Een jaar geleden was de oorlogsdreiging uit het Oosten dusdanig toegenomen dat alle jonge mannen onder de wapenen werden geroepen. Zo ook ik. Ik tekende protest aan. Was het niet vreemd dat alleen mannen werden opgeroepen? De autoriteiten stuurden mij hierop een nietszeggende reactie: de dingen zijn zoals ze zijn. Wees een man. Accepteer je lot. Dat deed ik. Ik reisde op een warme aprildag af naar het eiland P. nabij de hoofdstad. Op dit eiland werden nieuwe rekruten getraind. Elke ochtend werd het volkslied gezongen en werd de vlag van de vijand verbrand. De sergeant-majoor gebood de soldaten op de derde dag van de training op een pop gewikkeld in een vlag van de vijand te urineren. Lachend gehoorzaamden de jonge mannen, een voor een. ‘Fantastisch mannuh, zet ze in de zeik! Pis op de vijand!’ schreeuwde de instructeur. De trainingen waren ontspoorde gymlessen. Survivaltoestanden. Zware fysieke inspanning had me nooit gelegen. Ik was geen sportman, eerder iemand van de soort die nooit had leren zwemmen en schaatsen. Ik kon me maar moeilijk handhaven in de hersenloze lichaamsarbeid die we moesten ondergaan.

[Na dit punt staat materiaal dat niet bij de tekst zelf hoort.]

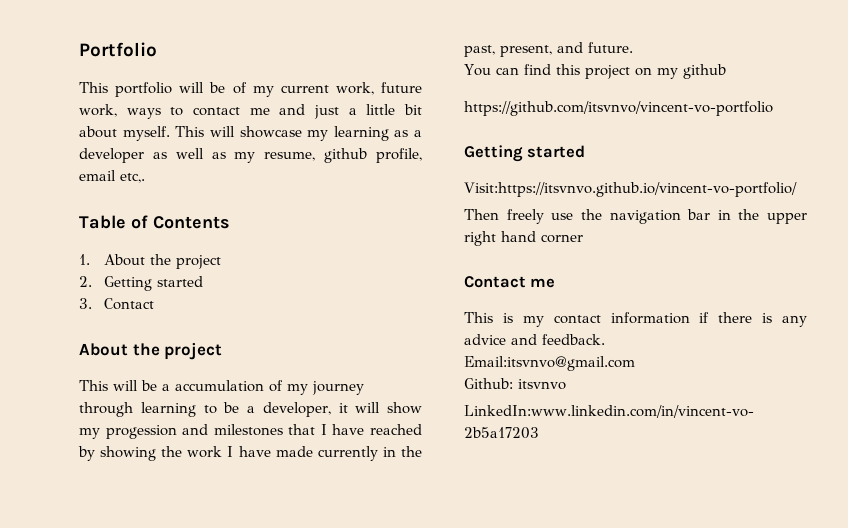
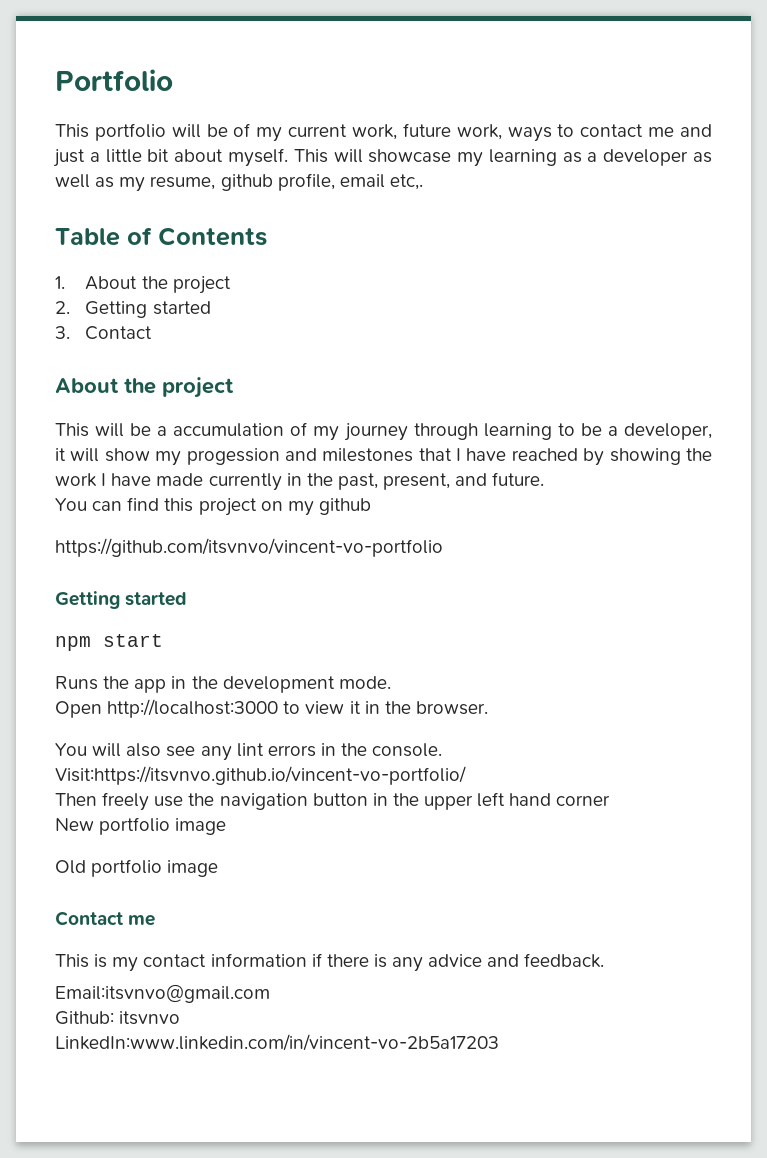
(586, 151) none -> [55,634,163,651] [55,676,391,693] [55,699,488,718] [55,743,443,761] npm start // Runs the app in the development mode. // Open http://localhost:3000 to view it in the browser. // You will also see any lint errors in the console.
[687,209,711,220] bar -> [312,793,368,806] button
[464,231,496,246] right -> [477,792,506,807] left
(583, 238) none -> [55,817,227,835] [55,859,219,877] // New portfolio image // Old portfolio image

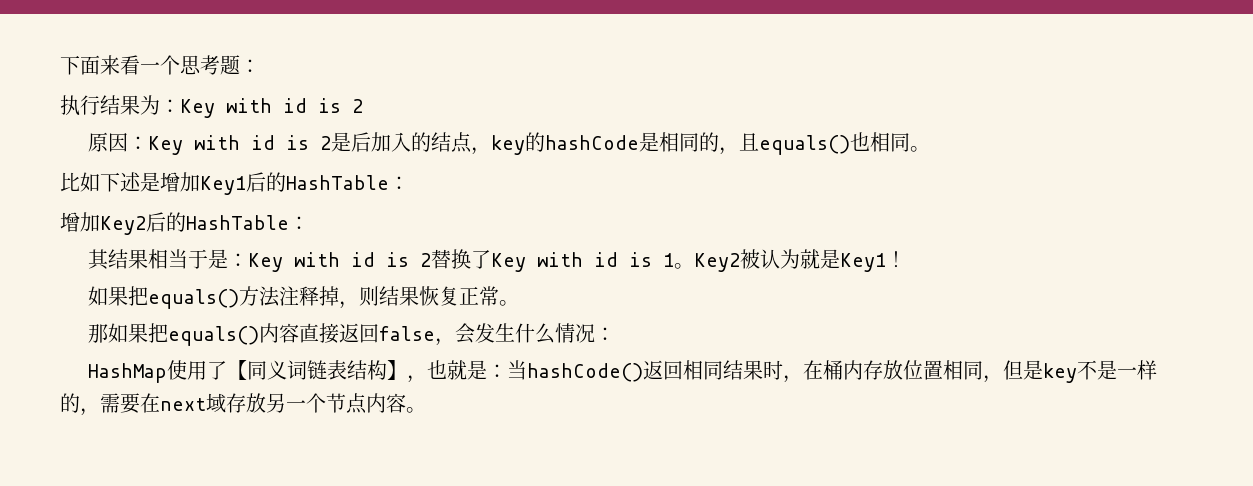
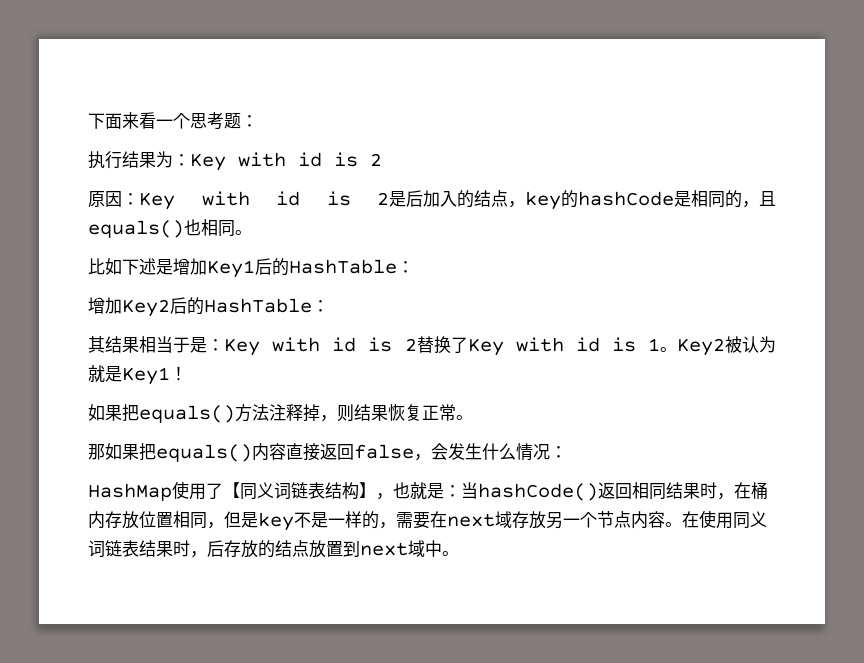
(426, 410) none -> [682,510,767,529] [88,540,459,558] 在使用同义词链表结果时，后存放的结点放置到next域中。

Echt in de problemen kwam ik pas toen we moesten leren schieten. Dat weigerde ik. We moesten met wapentuig op een doelwit vuren dat in de kleuren van de vijand was geschilderd.
De sergeant-majoor keek me glazig aan. ‘Waarom wil je niet schieten?’ ‘Dit is dan wel een simulatie, maar als ik hier aan mee zou werken, accepteer ik dat het niet verkeerd zou zijn om mensen te doden uit een nationalistische overtuiging. Dan accepteer ik dat ik voortaan een slecht mens ben. Misschien ben ik dat, maar toch niet zo slecht dat ik anderen kan doden?’ ‘Och kom. Je bent laf, dat is het. Je moet bereid zijn om te sterven voor je land. Er is niets nobelers dan dat.’ ‘U bent geïndoctrineerd. Er is zoveel dat meer nobel is dan als een verdwaasde sterven voor een natie-ideaal. Mannen die zich laten afmaken op de slachtbank van de oorlog zijn gewoon verliezers.’ De sergeant-majoor keek me doordringend aan. Hij had een kop waar cynisme en domheid zich verenigden in een lelijke grimas. ‘Je bent een rooie, is dat het? Je bent niet trots op je afkomst? Je denkt te veel na. Zie je dan niet dat iedereen hier je uitlacht? Je bent gewoon een wezel die zijn lafheid probeert te verbergen met mooie praatjes. We zijn hier allemaal kerels die willen strijden voor hun land en alles waar het voor staat, voor de vrijheid.’ ‘Er is weinig vrijheid in het leger. Ik vind het volgen van bevelen iets voor de dommen. Waarom moet iemand tegen mij schreeuwen iets te doen?’ ‘Zonder discipline bereiken we niets. Dan zou alles een chaos zijn. Vinden we dat niet allemaal, mannuh?’ Er klonk een instemmend gebrom. De sergeant-majoor glimlachte hierop gemeen en zei: ‘Ik beveel je nu om je wapen op te rapen en te schieten.’ ‘Nogmaals: ik weiger.’ De man keek woedend. ‘Insubordinatie? Je gaat het gevang in om na te denken over je falen als mens, als man.’ ‘Dat kan me niets schelen. Ik sta voor mijn overtuiging, net als u.’ 2.
Ik werd opgesloten in een kleine ruimte met alleen een bed. Op de wanden waren vrouwen met blote borsten gekerfd en politieke leuzen.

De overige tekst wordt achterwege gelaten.